Key installations around Houston, America's oil capital, appear to have escaped largely unscathed, as Rita veered to the east in the 24 hours before it made landfall early on Saturday.

The hurricane, which hit the coast with winds of up to 120mph, left a million people without power, caused widespread flooding and destruction - and left a clean-up bill likely to top $6bn (£3.4bn). But that is a pittance compared to the $40bn of insured damage from Katrina, which killed more than 1,000 people.

Remarkably, not a single death had been directly attributed to Rita yesterday. "We didn't get the 'down-to-the-foundations' devastation you saw in Mississippi after Katrina," said Rick Perry, the Texas Governor.

There were indirect fatalities, however. A Mississippi woman was killed by a tornado spawned by the storm, following the deaths of 24 residents of a Houston nursing home who died in a bus fire as they were being taken to safety on Friday.

Relieved state and local authorities said the minimal death toll was largely due to the evacuations they had ordered before the storm struck. From Galveston and Houston the west, to the Cajun swamplands of south-western Louisiana, the coast had become a virtual ghost land as the storm drew near.

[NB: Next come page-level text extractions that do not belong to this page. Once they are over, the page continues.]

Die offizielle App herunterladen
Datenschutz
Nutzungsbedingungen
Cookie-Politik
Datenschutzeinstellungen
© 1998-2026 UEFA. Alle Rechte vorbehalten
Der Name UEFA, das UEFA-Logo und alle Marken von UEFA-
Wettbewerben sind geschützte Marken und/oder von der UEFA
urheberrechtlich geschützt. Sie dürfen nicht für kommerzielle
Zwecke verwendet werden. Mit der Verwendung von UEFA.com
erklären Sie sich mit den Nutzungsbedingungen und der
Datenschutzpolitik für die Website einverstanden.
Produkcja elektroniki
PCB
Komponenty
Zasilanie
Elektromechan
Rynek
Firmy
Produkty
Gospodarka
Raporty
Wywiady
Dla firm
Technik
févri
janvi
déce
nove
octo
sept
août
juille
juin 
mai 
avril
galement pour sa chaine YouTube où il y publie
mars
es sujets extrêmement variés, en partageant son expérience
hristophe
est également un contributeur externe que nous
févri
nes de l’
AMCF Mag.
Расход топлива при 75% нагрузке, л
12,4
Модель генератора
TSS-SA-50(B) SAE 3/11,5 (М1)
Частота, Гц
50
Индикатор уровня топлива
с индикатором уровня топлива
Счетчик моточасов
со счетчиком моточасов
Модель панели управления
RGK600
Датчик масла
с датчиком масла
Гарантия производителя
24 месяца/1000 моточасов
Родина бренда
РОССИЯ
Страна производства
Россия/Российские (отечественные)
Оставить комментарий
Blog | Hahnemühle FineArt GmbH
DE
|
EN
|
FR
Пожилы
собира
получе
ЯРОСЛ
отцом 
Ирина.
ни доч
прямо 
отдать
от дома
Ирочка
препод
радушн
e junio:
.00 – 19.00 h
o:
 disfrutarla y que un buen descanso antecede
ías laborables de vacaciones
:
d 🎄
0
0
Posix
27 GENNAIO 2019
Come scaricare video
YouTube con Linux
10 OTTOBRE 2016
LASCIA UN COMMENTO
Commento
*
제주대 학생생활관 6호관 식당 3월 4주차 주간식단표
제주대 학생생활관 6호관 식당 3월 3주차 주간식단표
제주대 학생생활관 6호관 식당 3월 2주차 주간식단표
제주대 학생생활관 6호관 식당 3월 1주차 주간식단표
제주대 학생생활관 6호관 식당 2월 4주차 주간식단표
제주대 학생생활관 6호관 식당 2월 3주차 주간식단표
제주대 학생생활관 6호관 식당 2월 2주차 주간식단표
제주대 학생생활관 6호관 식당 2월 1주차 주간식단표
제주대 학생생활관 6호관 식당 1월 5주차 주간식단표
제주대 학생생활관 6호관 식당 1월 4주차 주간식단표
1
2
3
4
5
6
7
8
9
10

In Port Arthur, an oil city of 57,000 people and the home town of rock legend Janis Joplin, almost everyone took the advice to evacuate. The police and city manager's office set up shop at a Holiday Inn two miles from the centre of town, which was under five feet of water in some areas.

"I guess we'll be able to go back on Tuesday," said Steve Fitzgibbons, the city manager. As he spoke in the hotel's unlit lobby, a sheriff wearing a bullet-proof vest and carrying a shotgun left the building to patrol against looters. By yesterday, several had been arrested, forcing police to set up a makeshift jail in the hotel bar.

In the town itself, many streets were impassable, because of fallen trees and power lines. In some places, there was the odour of leaking gas. Few buildings were unscathed. Some houses had their roofs peeled off, motels had walls torn away and billboards and debris were strewn across highways. Even so, "it could have been a lot worse," Mr Fitzgibbons declared.

The hardest hit area was the low-lying Cajun country across the border in Louisiana, where teams were searching for people in need of rescue. But in Louisiana too, Rita's punch did not match up to the fears beforehand.

In New Orleans, officials were confident that weakened levees which were breached again as the city felt the effects of Rita could be repaired quickly. The affected areas moreover were empty of people, and most of the flooded homes would have had to be razed anyway. Yesterday Mayor Ray Nagin was again urging inhabitants to re-turn to dry parts of the city.

Logistically, the region's biggest challenge was to secure an orderly return to the Houston area of the 2.7 million people who made a chaotic exodus last week. People were streaming back to America's fourth largest city, ignoring appeals by Mr Perry and President Bush not to return until the city services were fully restored.